=== Assignment ===
A word-for-word copy of all entries is required, without images.

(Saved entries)
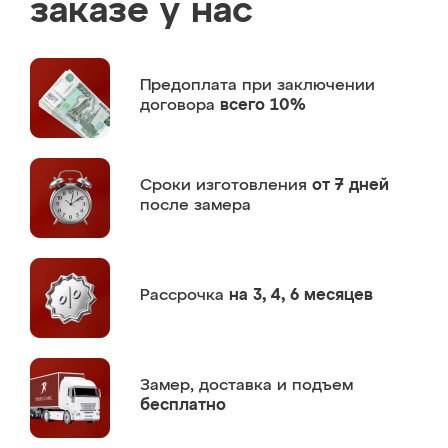
заказе у нас
Предоплата
при заключении
договора
всего 10%
Сроки изготовления
от 7 дней
после замера
Рассрочка
на 3, 4, 6 месяцев
Замер,
доставка и подъем
бесплатно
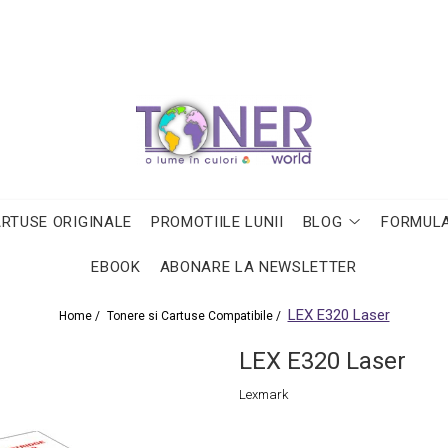
ARTUSE ORIGINALE
PROMOTIILE LUNII
BLOG
FORMULA
EBOOK
ABONARE LA NEWSLETTER
LEX E320 Laser
Home /
Tonere si Cartuse Compatibile /
LEX E320 Laser
Lexmark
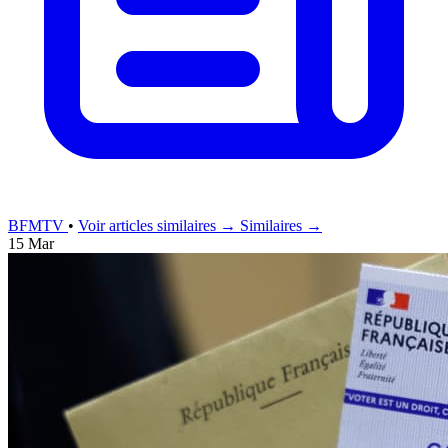
BFMTV
•
Voir articles similaires →
Similaires →
15 Mar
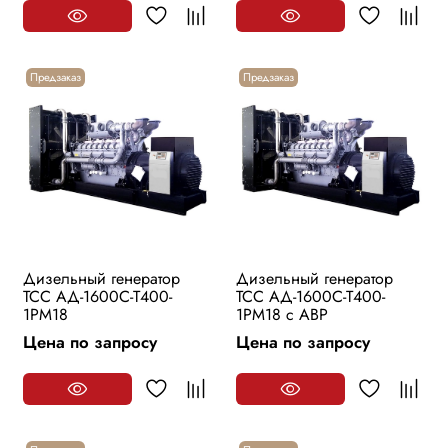
Предзаказ
Предзаказ
Дизельный генератор
Дизельный генератор
ТСС АД-1600С-Т400-
ТСС АД-1600С-Т400-
1РМ18
1РМ18 с АВР
Цена по запросу
Цена по запросу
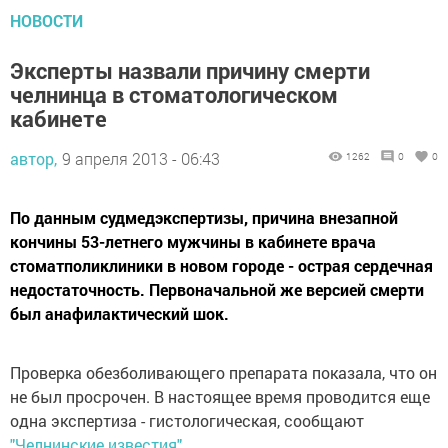
НОВОСТИ
Эксперты назвали причину смерти
челнинца в стоматологическом
кабинете
автор,
9 апреля 2013 - 06:43
1262
0
0
По данным судмедэкспертизы, причина внезапной
кончины 53-летнего мужчины в кабинете врача
стоматполиклиники в новом городе - острая сердечная
недостаточность. Первоначальной же версией смерти
был анафилактический шок.
Проверка обезболивающего препарата показала, что он
не был просрочен. В настоящее время проводится еще
одна экспертиза - гистологическая, сообщают
"Челнинские известия"
.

=== Task answer ===
заказе у нас
Предоплата
при заключении
договора
всего 10%
Сроки изготовления
от 7 дней
после замера
Рассрочка
на 3, 4, 6 месяцев
Замер,
доставка и подъем
бесплатно
ARTUSE ORIGINALE
PROMOTIILE LUNII
BLOG
FORMULA
EBOOK
ABONARE LA NEWSLETTER
LEX E320 Laser
Home /
Tonere si Cartuse Compatibile /
LEX E320 Laser
Lexmark
BFMTV
•
Voir articles similaires →
Similaires →
15 Mar
Предзаказ
Предзаказ
Дизельный генератор
Дизельный генератор
ТСС АД-1600С-Т400-
ТСС АД-1600С-Т400-
1РМ18
1РМ18 с АВР
Цена по запросу
Цена по запросу
НОВОСТИ
Эксперты назвали причину смерти
челнинца в стоматологическом
кабинете
автор,
9 апреля 2013 - 06:43
1262
0
0
По данным судмедэкспертизы, причина внезапной
кончины 53-летнего мужчины в кабинете врача
стоматполиклиники в новом городе - острая сердечная
недостаточность. Первоначальной же версией смерти
был анафилактический шок.
Проверка обезболивающего препарата показала, что он
не был просрочен. В настоящее время проводится еще
одна экспертиза - гистологическая, сообщают
"Челнинские известия"
.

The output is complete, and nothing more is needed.